What makes for effective detection proposals?
Jan Hosang, Rodrigo Benenson, Piotr Dollár, Bernt Schiele
TL;DR
This study interrogates why detection proposals improve object detection by systematically evaluating 12 proposal methods (plus 4 baselines) across PASCAL, ImageNet, and COCO and multiple detectors. It introduces Average Recall ($AR$) to capture both recall and localisation, and shows $AR$ correlates strongly with detector performance for LM-LLDA, R-CNN, and Fast R-CNN. The results reveal that localisation accuracy is as critical as recall, with top methods (e.g., MCG, SelectiveSearch, EdgeBoxes, Geodesic, Rigor) delivering robust detection performance while still benefiting from AR-guided tuning.

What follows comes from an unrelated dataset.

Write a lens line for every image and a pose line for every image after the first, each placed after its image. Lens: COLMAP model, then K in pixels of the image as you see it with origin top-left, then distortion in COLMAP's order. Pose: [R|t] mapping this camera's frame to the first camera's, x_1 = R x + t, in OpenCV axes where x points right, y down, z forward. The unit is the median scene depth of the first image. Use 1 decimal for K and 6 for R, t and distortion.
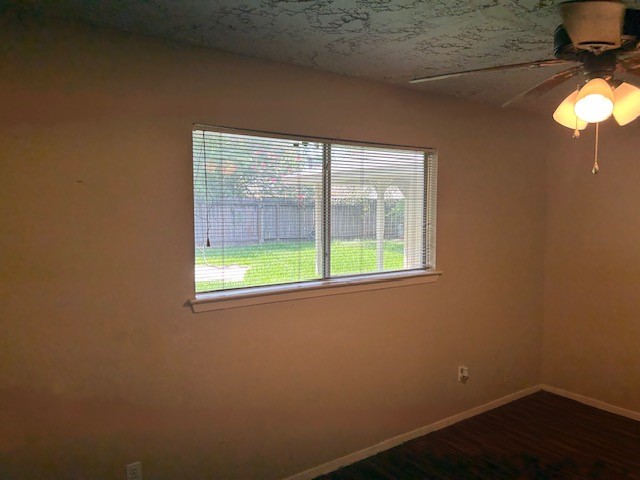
lens RADIAL K [[485.3, 0, 320.0], [0, 485.3, 240.0], [0, 0, 1]] dist [0.001699, 0.001881]
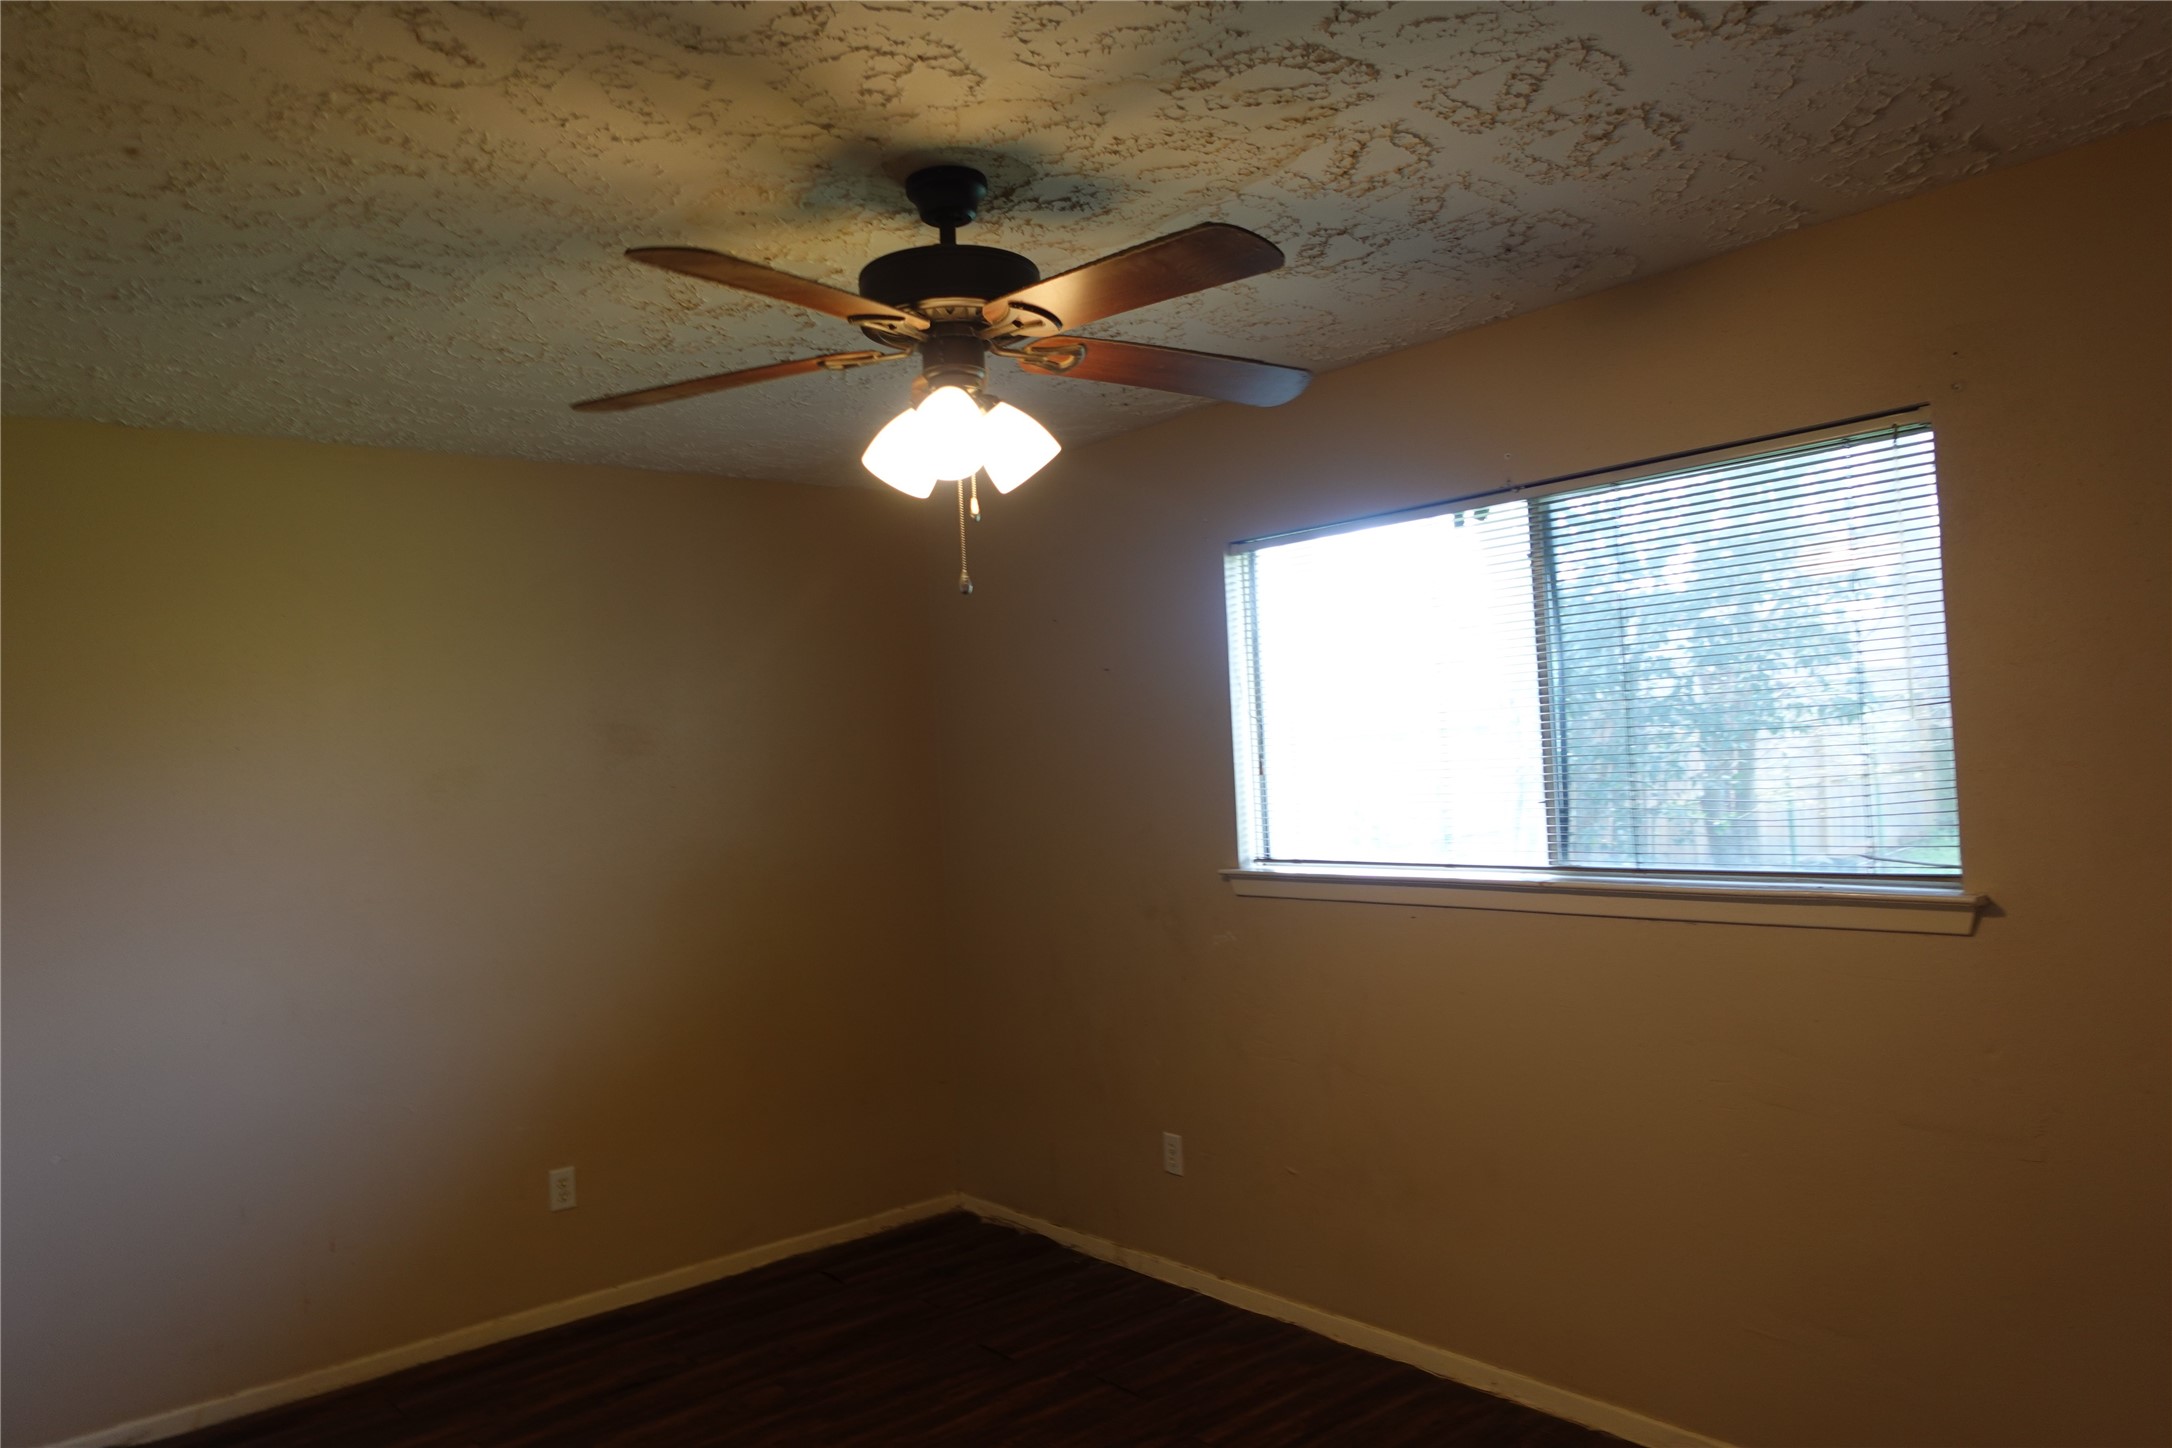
lens RADIAL K [[1497.4, 0, 1090.8], [0, 1497.4, 715.0], [0, 0, 1]] dist [0.002860, -0.004299]
pose [[0.077664, -0.015114, -0.996865, 1.109472], [0.000079, 0.999885, -0.015153, -0.018375], [0.996980, 0.001098, 0.077657, 0.584553]]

The work provides practical guidance for selecting and tuning proposal methods and highlights potential upper bounds via oracle-like refinements, suggesting AR-driven optimization and closer integration with detectors for future gains.
Abstract
Current top performing object detectors employ detection proposals to guide the search for objects, thereby avoiding exhaustive sliding window search across images. Despite the popularity and widespread use of detection proposals, it is unclear which trade-offs are made when using them during object detection. We provide an in-depth analysis of twelve proposal methods along with four baselines regarding proposal repeatability, ground truth annotation recall on PASCAL, ImageNet, and MS COCO, and their impact on DPM, R-CNN, and Fast R-CNN detection performance. Our analysis shows that for object detection improving proposal localisation accuracy is as important as improving recall. We introduce a novel metric, the average recall (AR), which rewards both high recall and good localisation and correlates surprisingly well with detection performance. Our findings show common strengths and weaknesses of existing methods, and provide insights and metrics for selecting and tuning proposal methods.